Well, I'd point to one major factor with RHAT; they employ Stephen
Tweedie, creator of ext3, and have been paying him to work on it for
some time now.  If they _didn't_ promote use of ext3, they would be
very much vulnerable to the "won't eat their own dogfood" criticism.

> XFS has been around a LONG time, and on Linux for a couple of years
> now.  Plus I believe it is the default FS for all of the really high
> end stuff SGI is doing with Linux.

Ah, but there is a bit of a 'problem' nonetheless; XFS is not
'officially supported' as part of the Linux kernel until version 2.6,
which is still pretty "bleeding edge."  Until 2.6 solidifies a bit
more (aside: based on experiences with 2.6.0, "quite a lot more"), it
is a "patchy" add-on to the 'stable' 2.4 kernel series.

Do the patches work?  As far as I have heard, quite well indeed.  But
the fact of it not having been 'official' is a fair little bit of a
downside.

> I would (and do) trust XFS currently over ANY other journalled
> option on Linux.

I'm getting less and less inclined to trust ext3 or JFS, which "floats
upwards" any other boats that are lingering around...
--
let name="cbbrowne" and tld="libertyrms.info" in String.concat "@" [name;tld];;
<http://dev6.int.libertyrms.com/>
Christopher Browne
(416) 646 3304 x124 (land)
* * * * * * * * *
Replace "patches" with "fixes" in the stretch of the filesystem post from "Ah, but there" through "option on Linux.", and write out the changed stretch. The records aren't needed for any of this.

- **Provided records**
* * * * * * * * *
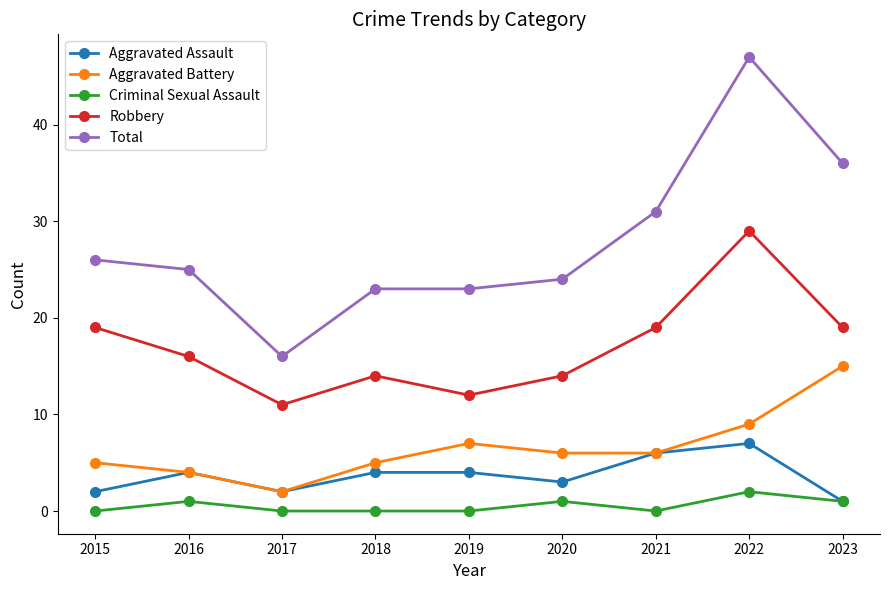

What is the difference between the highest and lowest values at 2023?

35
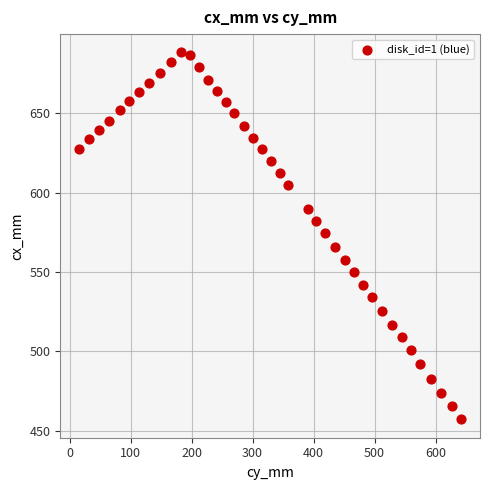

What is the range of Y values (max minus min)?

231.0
* * * * * * * * *
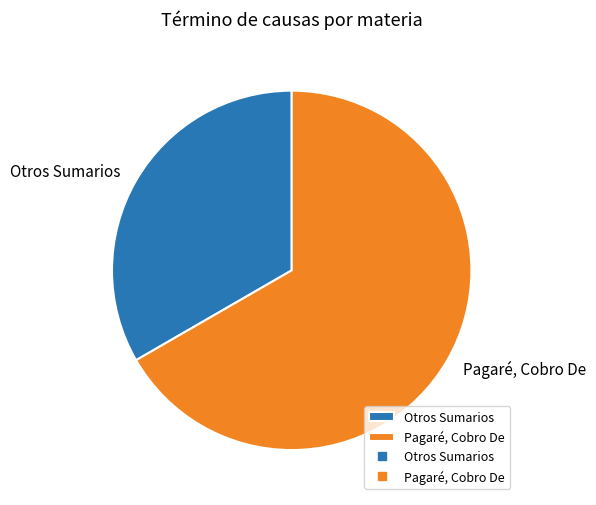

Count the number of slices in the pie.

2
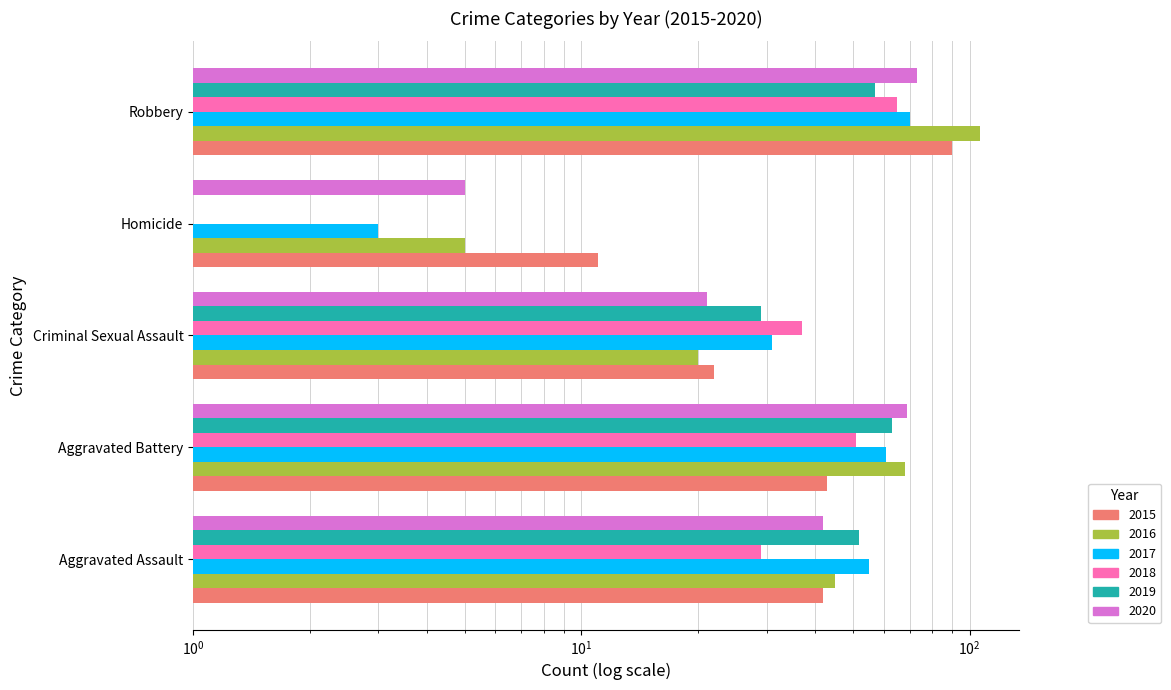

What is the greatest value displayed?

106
* * * * * * * * *
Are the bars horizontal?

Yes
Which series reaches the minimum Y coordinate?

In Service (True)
* * * * * * * * *
- **Exercise response**
Ah, but there is a bit of a 'problem' nonetheless; XFS is not
'officially supported' as part of the Linux kernel until version 2.6,
which is still pretty "bleeding edge."  Until 2.6 solidifies a bit
more (aside: based on experiences with 2.6.0, "quite a lot more"), it
is a "patchy" add-on to the 'stable' 2.4 kernel series.

Do the fixes work?  As far as I have heard, quite well indeed.  But
the fact of it not having been 'official' is a fair little bit of a
downside.

> I would (and do) trust XFS currently over ANY other journalled
> option on Linux.